(Saved entries)
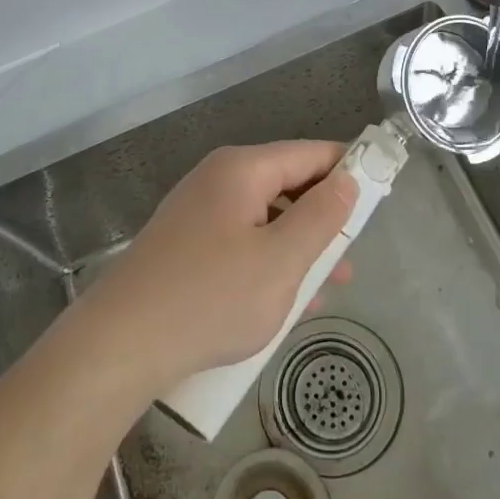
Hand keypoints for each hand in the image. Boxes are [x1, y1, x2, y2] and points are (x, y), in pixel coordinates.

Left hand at [81, 141, 359, 392]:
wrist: (119, 345)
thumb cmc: (210, 297)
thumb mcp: (280, 260)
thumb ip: (321, 217)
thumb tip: (347, 181)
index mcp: (242, 170)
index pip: (310, 153)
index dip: (349, 170)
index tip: (380, 198)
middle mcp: (218, 181)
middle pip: (287, 185)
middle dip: (322, 219)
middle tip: (351, 256)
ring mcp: (197, 214)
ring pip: (265, 220)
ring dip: (298, 249)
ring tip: (327, 287)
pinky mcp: (185, 247)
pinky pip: (240, 243)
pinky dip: (267, 264)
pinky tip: (284, 302)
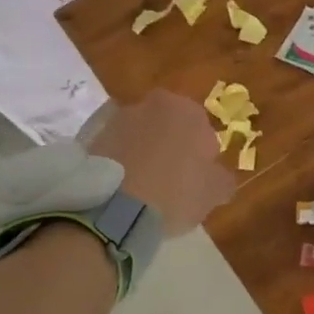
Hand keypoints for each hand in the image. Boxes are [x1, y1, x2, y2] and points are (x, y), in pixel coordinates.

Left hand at [85, 91, 236, 235]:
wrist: (113, 209)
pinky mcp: (91, 138)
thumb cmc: (175, 193)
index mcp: (186, 110)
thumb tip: (219, 176)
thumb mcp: (214, 192)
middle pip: (169, 127)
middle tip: (172, 181)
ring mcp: (117, 119)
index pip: (202, 129)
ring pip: (141, 136)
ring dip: (145, 153)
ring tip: (144, 188)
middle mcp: (151, 104)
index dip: (202, 156)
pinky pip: (116, 149)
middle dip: (172, 147)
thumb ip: (223, 178)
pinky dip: (121, 162)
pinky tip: (124, 188)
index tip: (197, 180)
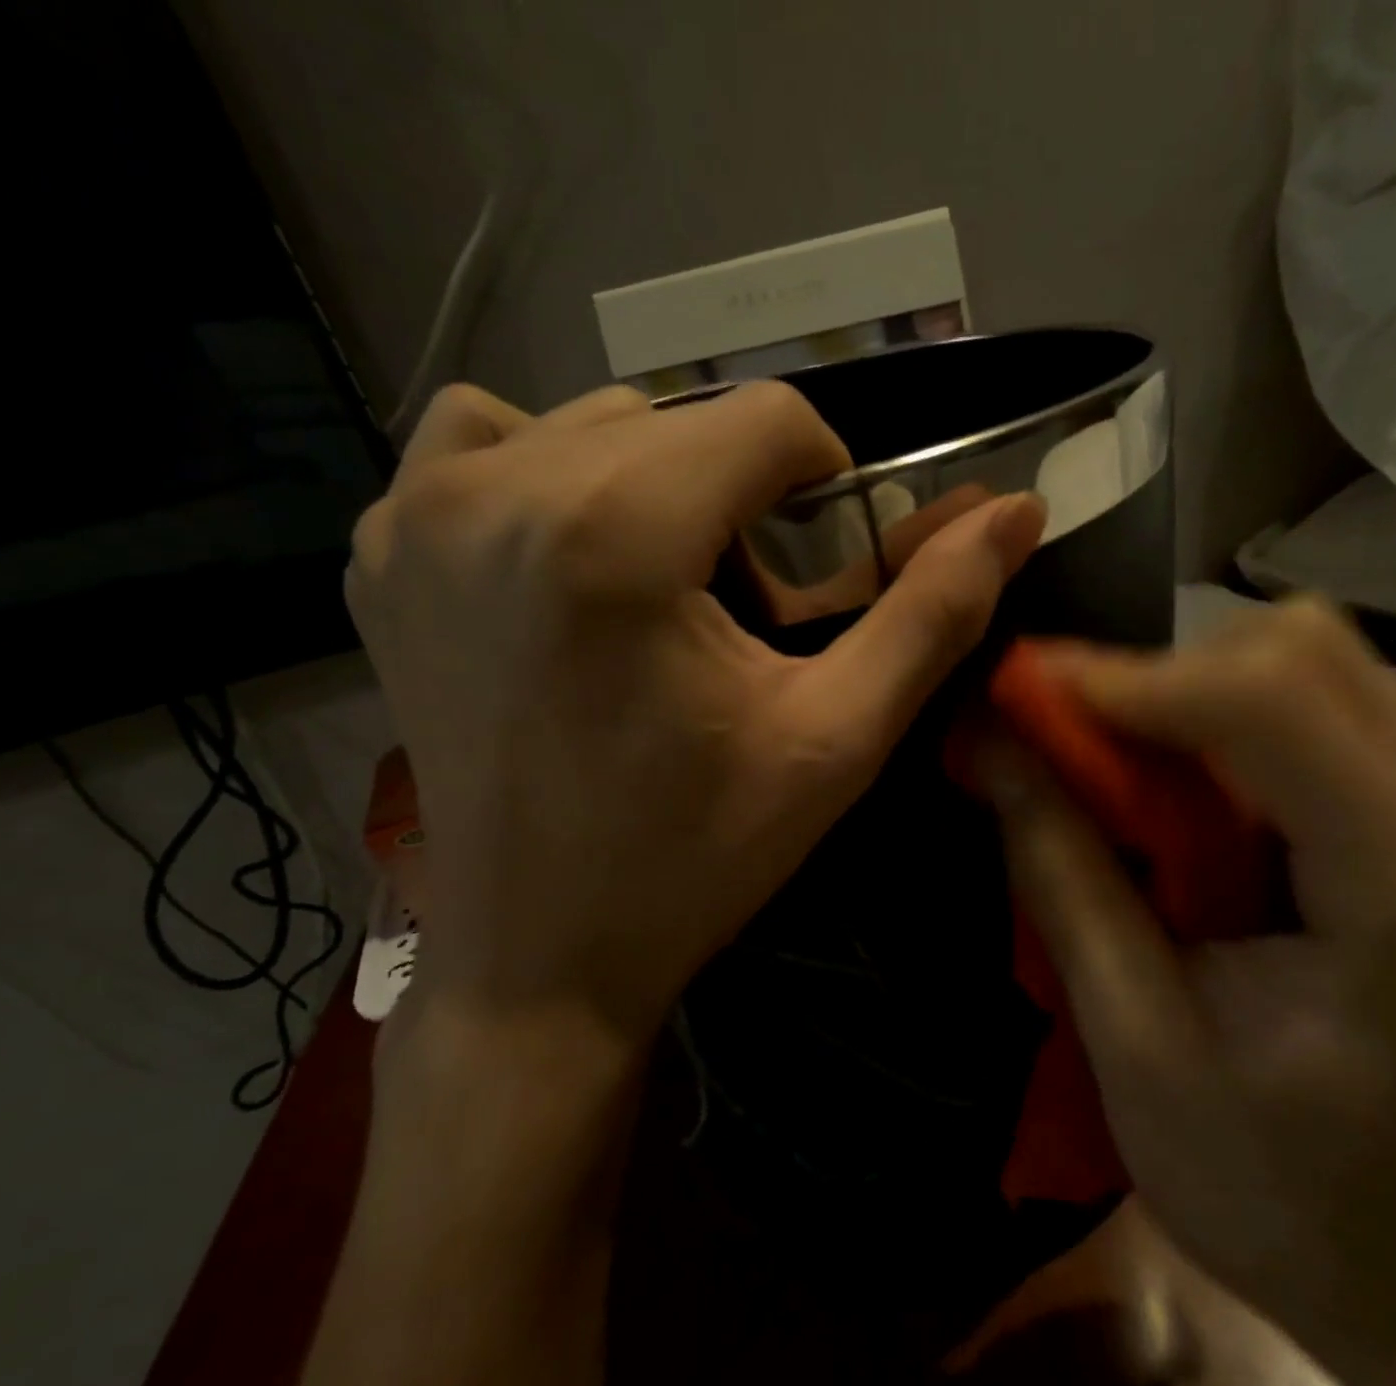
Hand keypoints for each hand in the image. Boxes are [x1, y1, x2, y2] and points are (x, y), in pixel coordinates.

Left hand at [346, 381, 1046, 1043]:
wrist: (537, 957)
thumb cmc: (692, 860)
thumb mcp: (834, 743)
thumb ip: (933, 615)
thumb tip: (1016, 512)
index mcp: (614, 534)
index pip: (767, 418)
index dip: (822, 485)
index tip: (817, 570)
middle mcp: (495, 490)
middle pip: (682, 419)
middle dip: (738, 496)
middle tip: (743, 606)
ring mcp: (417, 514)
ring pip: (588, 423)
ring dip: (653, 481)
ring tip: (660, 587)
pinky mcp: (379, 552)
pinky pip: (482, 445)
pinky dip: (545, 476)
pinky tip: (567, 564)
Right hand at [977, 598, 1395, 1376]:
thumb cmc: (1269, 1181)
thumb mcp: (1132, 1039)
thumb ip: (1062, 874)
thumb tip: (987, 740)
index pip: (1274, 699)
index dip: (1128, 678)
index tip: (1016, 698)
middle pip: (1299, 649)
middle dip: (1155, 673)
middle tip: (1058, 735)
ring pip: (1305, 656)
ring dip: (1182, 686)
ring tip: (1106, 757)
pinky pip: (1307, 700)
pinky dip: (1212, 712)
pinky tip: (1169, 780)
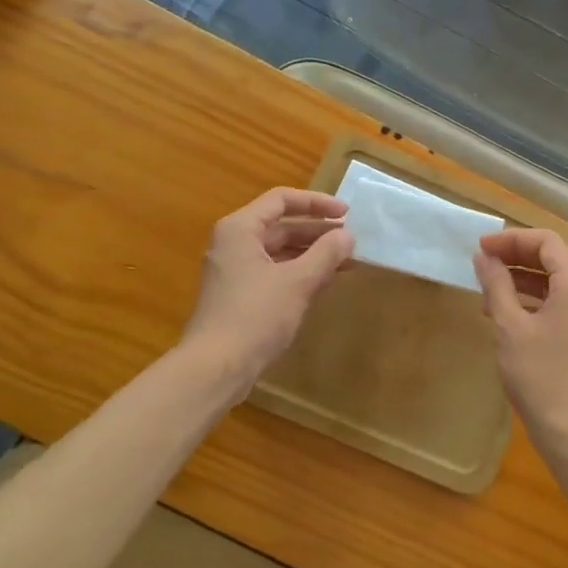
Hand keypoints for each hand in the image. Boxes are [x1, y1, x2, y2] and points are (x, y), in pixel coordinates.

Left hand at [182, 188, 352, 383]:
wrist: (216, 367)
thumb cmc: (255, 316)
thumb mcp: (297, 282)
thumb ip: (326, 254)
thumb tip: (348, 237)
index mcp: (240, 229)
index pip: (282, 200)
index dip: (317, 203)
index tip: (346, 214)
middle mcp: (234, 243)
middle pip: (280, 225)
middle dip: (317, 231)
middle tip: (351, 241)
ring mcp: (234, 270)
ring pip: (279, 251)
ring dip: (311, 253)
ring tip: (345, 261)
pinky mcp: (239, 295)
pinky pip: (274, 272)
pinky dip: (299, 272)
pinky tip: (323, 282)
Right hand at [473, 228, 567, 447]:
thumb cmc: (540, 374)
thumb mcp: (510, 326)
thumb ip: (497, 285)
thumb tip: (484, 258)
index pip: (546, 242)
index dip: (511, 239)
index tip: (480, 248)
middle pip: (553, 260)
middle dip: (515, 258)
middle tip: (481, 264)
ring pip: (555, 284)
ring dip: (522, 281)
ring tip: (487, 293)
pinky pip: (559, 306)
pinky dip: (533, 302)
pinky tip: (507, 316)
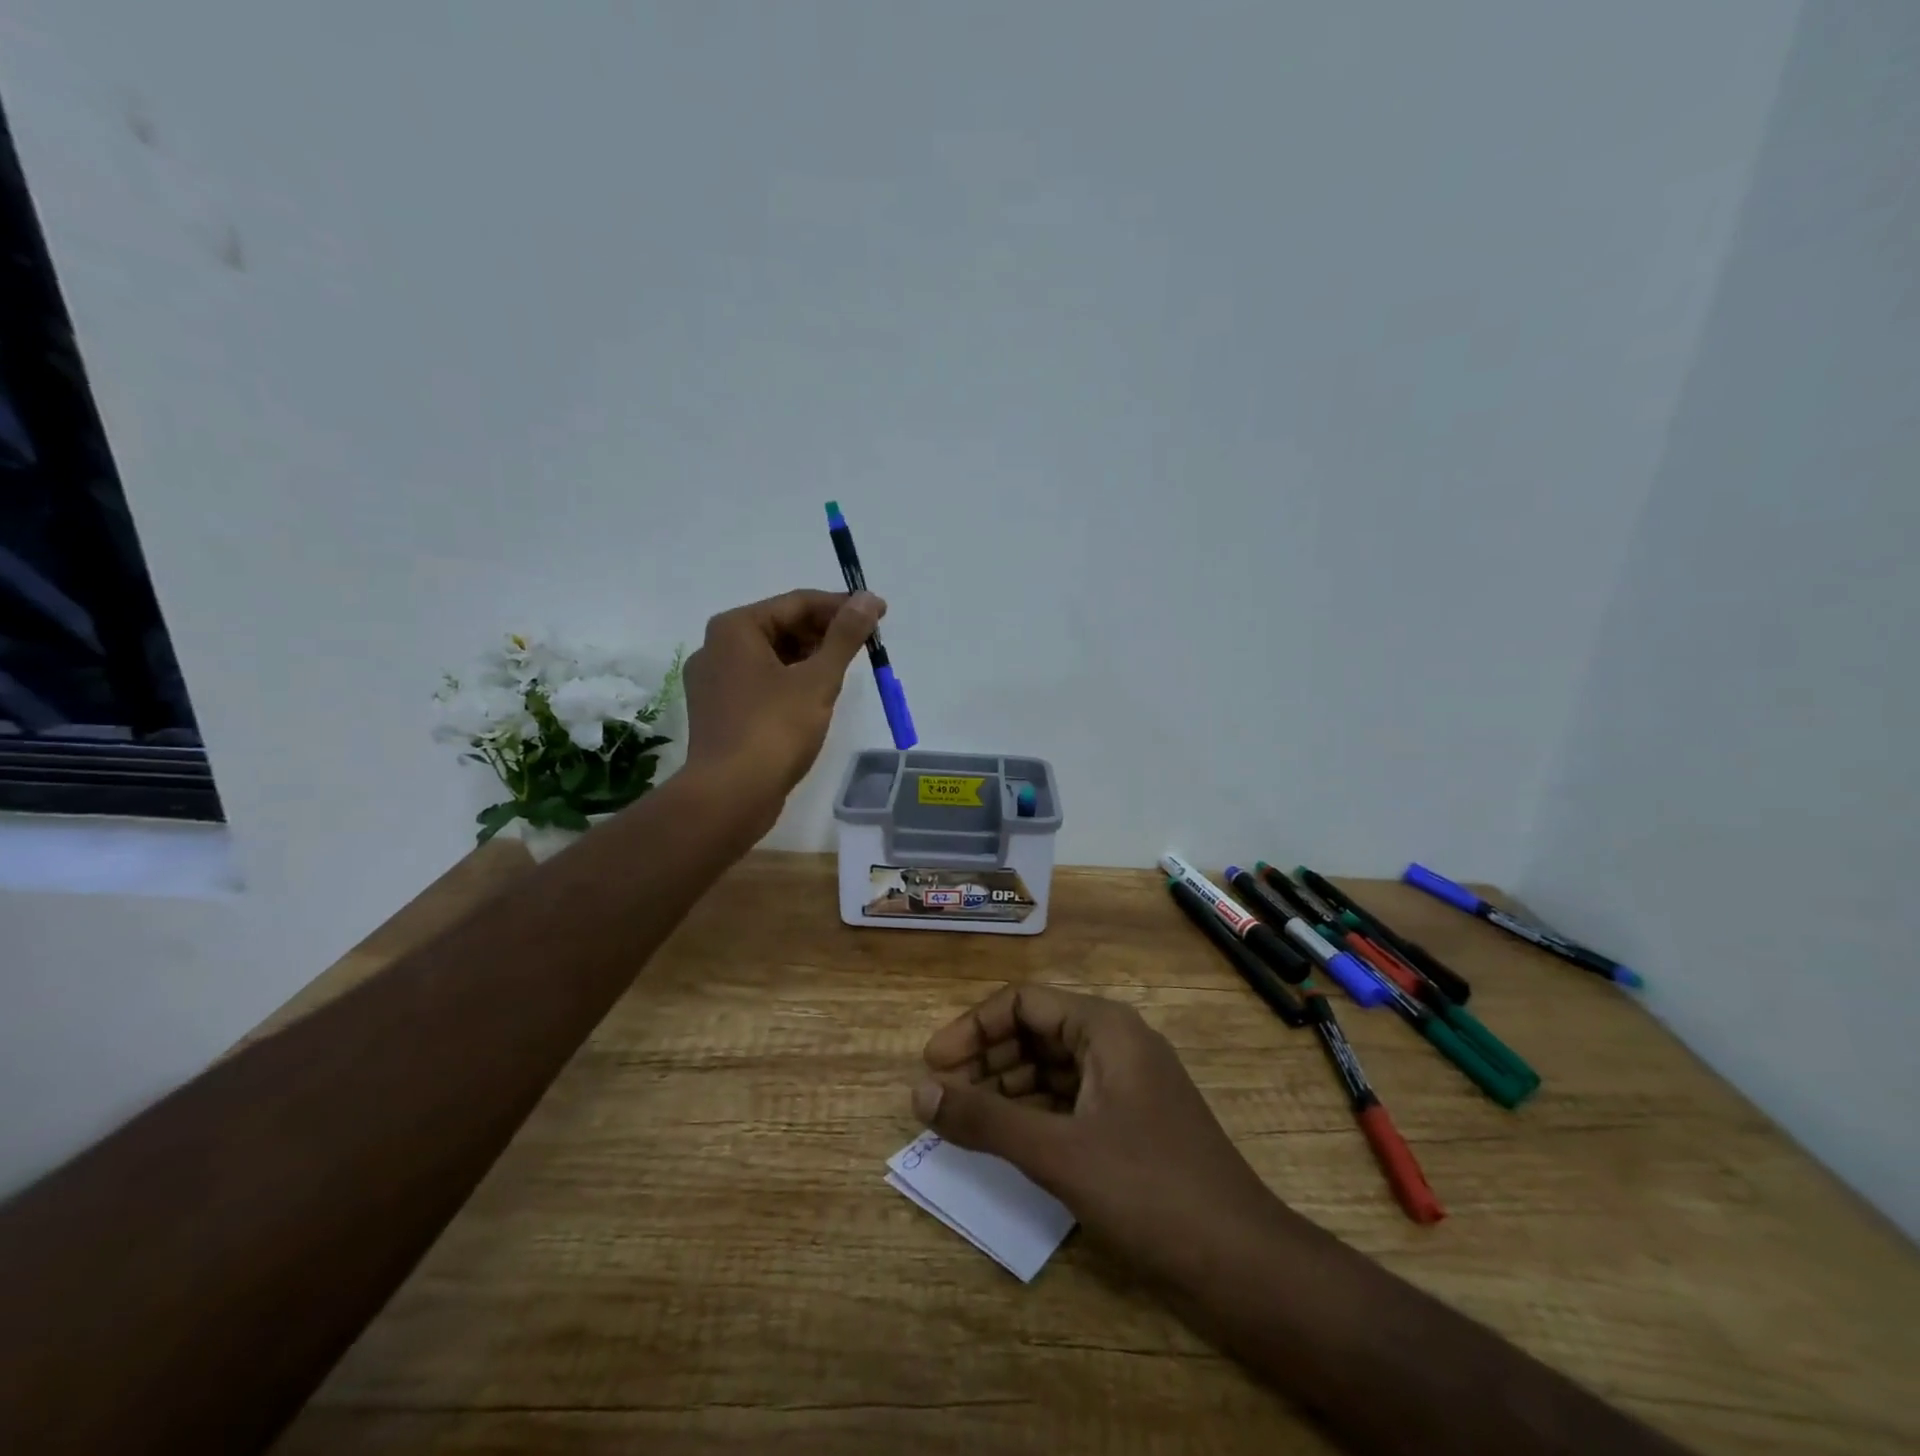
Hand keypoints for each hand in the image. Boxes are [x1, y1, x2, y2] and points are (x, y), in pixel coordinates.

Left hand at [682, 588, 883, 829]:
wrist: (729, 795)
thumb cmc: (774, 729)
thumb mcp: (818, 679)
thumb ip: (845, 636)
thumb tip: (868, 598)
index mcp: (735, 628)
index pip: (797, 602)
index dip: (842, 606)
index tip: (879, 614)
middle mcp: (716, 647)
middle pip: (782, 626)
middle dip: (826, 632)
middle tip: (866, 644)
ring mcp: (713, 681)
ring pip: (772, 656)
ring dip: (810, 658)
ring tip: (845, 669)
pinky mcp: (719, 711)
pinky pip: (761, 682)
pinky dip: (791, 681)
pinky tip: (816, 696)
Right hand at [913, 984, 1283, 1290]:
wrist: (1244, 1265)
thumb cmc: (1149, 1191)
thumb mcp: (1058, 1153)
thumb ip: (985, 1120)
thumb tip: (919, 1092)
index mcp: (1105, 1027)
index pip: (1022, 1002)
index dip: (972, 1028)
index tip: (933, 1065)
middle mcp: (1116, 1042)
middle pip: (1036, 1031)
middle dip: (986, 1058)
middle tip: (942, 1096)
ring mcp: (1126, 1083)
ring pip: (1051, 1067)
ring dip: (1006, 1087)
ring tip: (964, 1120)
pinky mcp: (1131, 1122)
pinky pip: (1069, 1099)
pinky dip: (1033, 1112)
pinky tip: (1006, 1140)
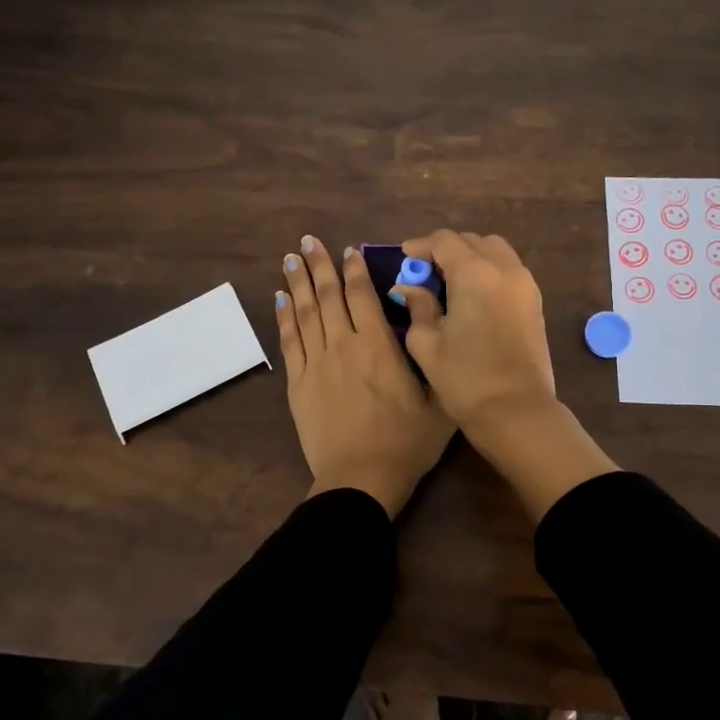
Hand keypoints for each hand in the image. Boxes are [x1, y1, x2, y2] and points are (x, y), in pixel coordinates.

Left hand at [277, 235, 453, 516]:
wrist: (361, 478)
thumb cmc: (407, 442)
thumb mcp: (439, 398)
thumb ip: (432, 354)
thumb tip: (426, 315)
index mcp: (378, 346)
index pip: (362, 295)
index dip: (354, 269)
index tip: (348, 249)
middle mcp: (343, 345)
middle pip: (327, 296)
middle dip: (319, 265)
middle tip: (308, 241)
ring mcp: (316, 363)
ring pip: (304, 312)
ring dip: (297, 282)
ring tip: (290, 258)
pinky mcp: (297, 384)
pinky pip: (289, 341)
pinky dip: (284, 317)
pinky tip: (280, 298)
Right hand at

— Work instruction —
The expected output is an exact copy of the lines from the top of the data above through the line containing "middle dip: (1155, 673)", both included, with every picture omitted.

— Written solution —
Hand keypoints for each hand in the image. Boxes are [x1, y1, x2, y2] and points are (x, y), in pixel coordinates.

Left hand at [81, 141, 359, 392]:
wrist: (119, 345)
thumb cmc: (210, 297)
thumb mcp: (280, 260)
thumb ip: (321, 217)
thumb tip: (347, 181)
index mcp: (242, 170)
index pip: (310, 153)
index dip: (349, 170)
index tip: (380, 198)
middle mcp: (218, 181)
middle pip: (287, 185)
middle dip: (322, 219)
middle tip: (351, 256)
ring mcp: (197, 214)
ring pip: (265, 220)
ring dip: (298, 249)
ring tip: (327, 287)
pinky mcp: (185, 247)
pinky pip: (240, 243)
pinky dip: (267, 264)
pinky tip: (284, 302)
Hand keypoints for each hand in the image. Boxes are [x1, y1, x2, y2] and points are (x, y), in pixel coordinates.

Left hand at [85, 91, 236, 235]:
wrist: (113, 209)
pinky mcp: (91, 138)
thumb cmc: (175, 193)
index mcp: (186, 110)
thumb tip: (219, 176)
thumb mcp: (214, 192)
middle pip: (169, 127)
middle tip: (172, 181)
ring mcp: (117, 119)
index pip: (202, 129)
ring pip: (141, 136)
ring dip: (145, 153)
ring tip: (144, 188)
middle mcp: (151, 104)
index dip: (202, 156)
pinky pip: (116, 149)
middle dip: (172, 147)
thumb ip: (223, 178)
pinky dip: (121, 162)
pinky tip: (124, 188)
index tip: (197, 180)
Hand keypoints for each hand in the image. Boxes are [x1, y1, x2, y2] and points are (x, y), in pixel coordinates.

Left hand at [346, 381, 1046, 1043]:
wrist: (537, 957)
thumb cmc: (692, 860)
thumb mcp: (834, 743)
thumb ip: (933, 615)
thumb tip: (1016, 512)
index mcp: (614, 534)
index pip: (767, 418)
index dip: (822, 485)
index tip: (817, 570)
middle mcp: (495, 490)
middle pip: (682, 419)
middle dip: (738, 496)
middle tip: (743, 606)
ring mcp: (417, 514)
ring pip: (588, 423)
ring dip: (653, 481)
ring tip: (660, 587)
pinky mcp: (379, 552)
pinky pip: (482, 445)
pinky dip: (545, 476)
pinky tip: (567, 564)
Right hand at [977, 598, 1395, 1376]:
thumb cmc: (1269, 1181)
thumb mcp: (1132, 1039)
thumb ip: (1062, 874)
thumb tip: (987, 740)
index pip: (1274, 699)
index dip: (1128, 678)
index tip: (1016, 698)
middle pip: (1299, 649)
middle dip: (1155, 673)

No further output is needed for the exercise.